Елена Тоскана

А если мне придётся умереть

Марта умерла во вторник, обычным тусклым днём, когда солнце, как спина кита, лишь показалось над стальной рябью моря и кануло за горизонт. Мирон нашёл её на песке: она часто приходила сюда посмотреть на воду, просила не провожать. Когда они с ней остались в деревне вдвоём, ей отчего-то понадобилось еще больше одиночества.

Мирон этого понять не мог: они остались друг у друга одни на всей земле. Он хотел говорить с ней всё время, всё, сколько им осталось, а это ведь не так много. Но она уходила на берег и молча смотрела за горизонт. А он боялся, что однажды она вовсе станет немой.

Обнаружив её во вторник неподвижной и белой, как снег вокруг, Мирон долго сидел рядом, не в силах к ней прикоснуться. Как будто от касания она могла разбиться. Или он. Или они оба.

Волны набегали, выплескивали буруны на песок. До этой линии снег не добирался, он лежал дальше, поднимаясь по склону и сравнивая небо с землей. И эта темная прогалина между пеной и снегом казалась призрачной тропой в иное измерение. Если бы только дойти до конца…
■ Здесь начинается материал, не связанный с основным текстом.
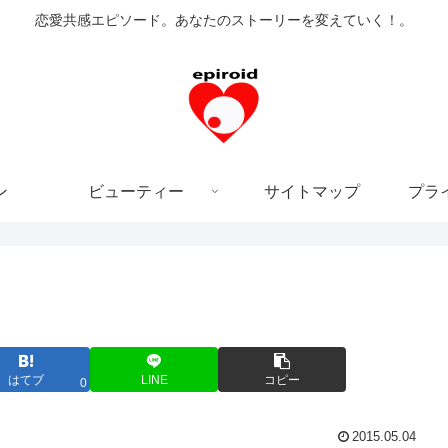
恋愛共感エピソード。あなたのストーリーを変えていく！。
ン
ビューティー
サイトマップ
プラ
はてブ
LINE
コピー
0
2015.05.04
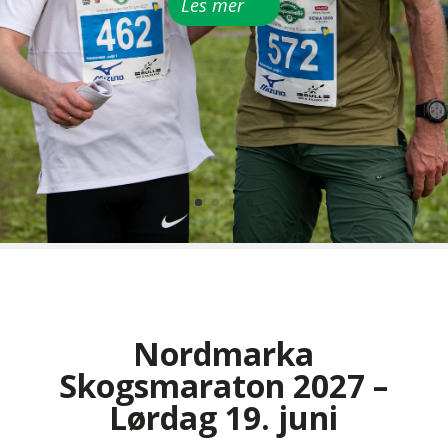
Les mer
Nordmarka
Skogsmaraton 2027 –
Lørdag 19. juni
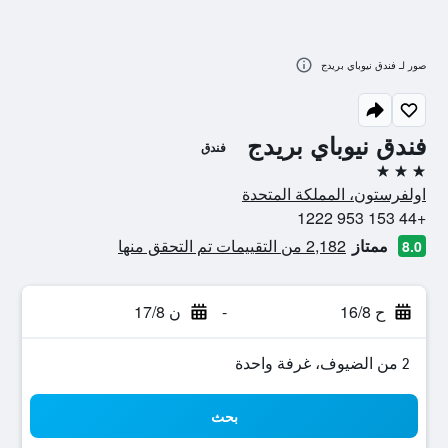
صور لـ فندق نيوباي بريدج
فندق نيوباي بريدج
فندق
3 نجوم
اولفرستون، المملكة المتحدة
+44 153 953 1222
ممتاز
2,182 من التقييمات تم التحقق منها
8.0
ح 16/8
-
ن 17/8
2 من الضيوف، غرفة واحدة
بحث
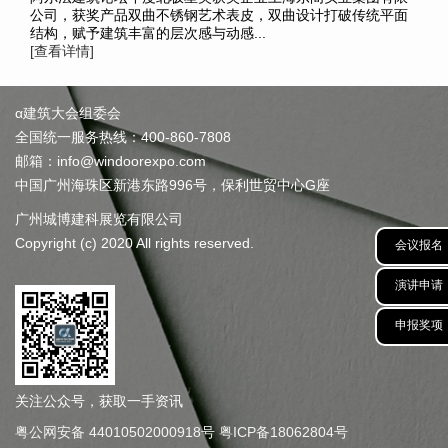
公司，获奖产品双曲不锈钢艺术表皮，双曲设计打破传统平面
结构，赋予建筑丰富的层次感与动感...
[查看详情]
α建筑大会组委会
全国统一服务热线：400-860-7808
邮箱：info@windoorexpo.com
中国广州海珠区新港东路996号，保利世贸中心G座
广州城博建科展览有限公司
Copyright (c) 2020 All rights reserved.
会议报名
演讲申请
申报奖项
关注公众号，获取一手资讯
粤公网安备 44010502000918号
粤ICP备18062804号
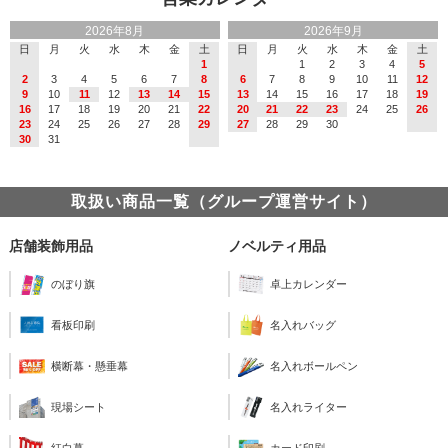
2026年8月
2026年9月
日
月
火
水
木
金
土
日
月
火
水
木
金
土
1
1
2
3
4
5
2
3
4
5
6
7
8
6
7
8
9
10
11
12
9
10
11
12
13
14
15
13
14
15
16
17
18
19
16
17
18
19
20
21
22
20
21
22
23
24
25
26
23
24
25
26
27
28
29
27
28
29
30
30
31
取扱い商品一覧（グループ運営サイト）
店舗装飾用品
ノベルティ用品
のぼり旗
卓上カレンダー
看板印刷
名入れバッグ
横断幕・懸垂幕
名入れボールペン
現場シート
名入れライター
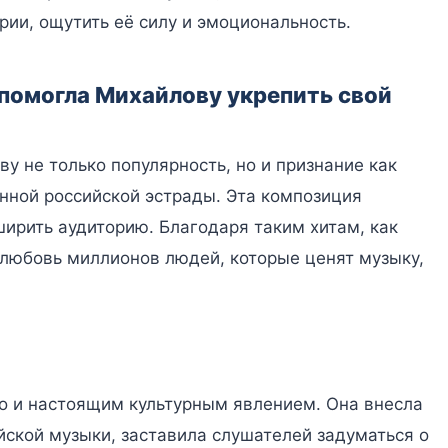
рии, ощутить её силу и эмоциональность.
помогла Михайлову укрепить свой
у не только популярность, но и признание как
нной российской эстрады. Эта композиция
ширить аудиторию. Благодаря таким хитам, как
и любовь миллионов людей, которые ценят музыку,
но и настоящим культурным явлением. Она внесла
йской музыки, заставила слушателей задуматься о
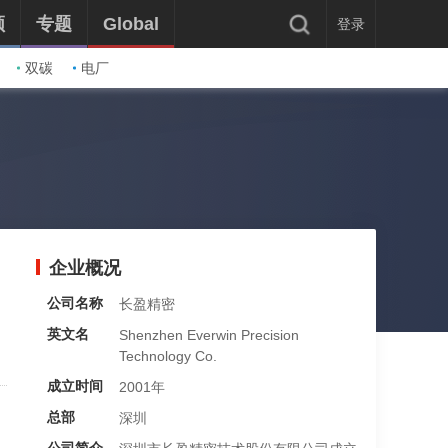
频
专题
Global
登录
双碳
电厂
企业概况
公司名称
长盈精密
英文名
Shenzhen Everwin Precision
Technology Co.
成立时间
2001年
总部
深圳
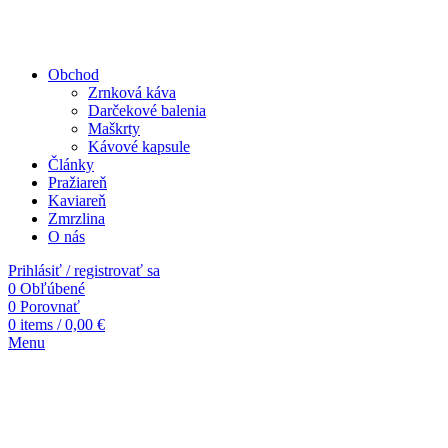
Obchod
Zrnková káva
Darčekové balenia
Maškrty
Kávové kapsule
Články
Pražiareň
Kaviareň
Zmrzlina
O nás
Prihlásiť / registrovať sa
0
Obľúbené
0
Porovnať
0
items
/
0,00
€
Menu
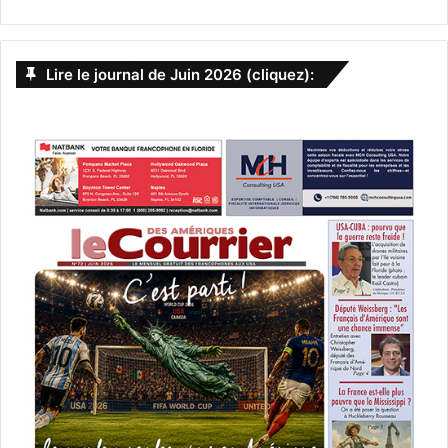
Lire le journal de Juin 2026 (cliquez):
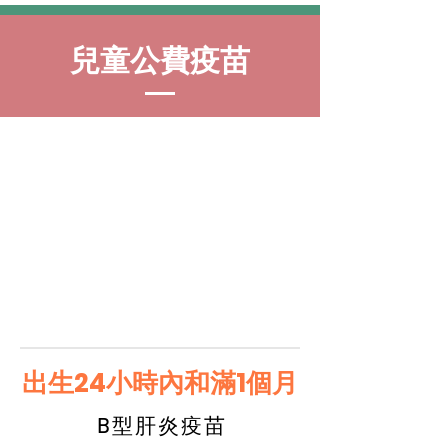
兒童公費疫苗
出生24小時內和滿1個月
B型肝炎疫苗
Не коснувшись жены, Мирон вытолкал на берег лодку, закрепил канат на кнехте — волна укачивала судёнышко, как люльку младенца. Действовать нужно было споро, пока тело не налилось тяжестью смерти. Они с Мартой мало что обсуждали в последнее время, но один разговор Мирон запомнил точно. Разговор о похоронах.

Могилу тут не вскопаешь, не пробьешься сквозь мерзлоту — по крайней мере, руками. Нужно звать помощь из города, но по такому снегу они не поедут. Им давно плевать, они вычеркнули название опустевшей деревни с карты, им так удобнее. Мирону тоже так было удобно: никто их не тревожил, справлялись сами, с рыбой, курами, привезенными загодя из города консервами. Бедная жизнь, но понятная, простая.

Вдвоём.

Так вот, тот разговор. Марта куталась в цветастую шаль, смотрела сквозь горизонтальное окошко в кухне на море.

— Я хочу, чтобы меня упокоила вода, — заявила она, хотя минуту назад они обсуждали, не пересолен ли ужин. — Если я умру первая, похорони меня в лодке.

Лодок у них было две, хотя пользовались только одной — вторая стояла про запас.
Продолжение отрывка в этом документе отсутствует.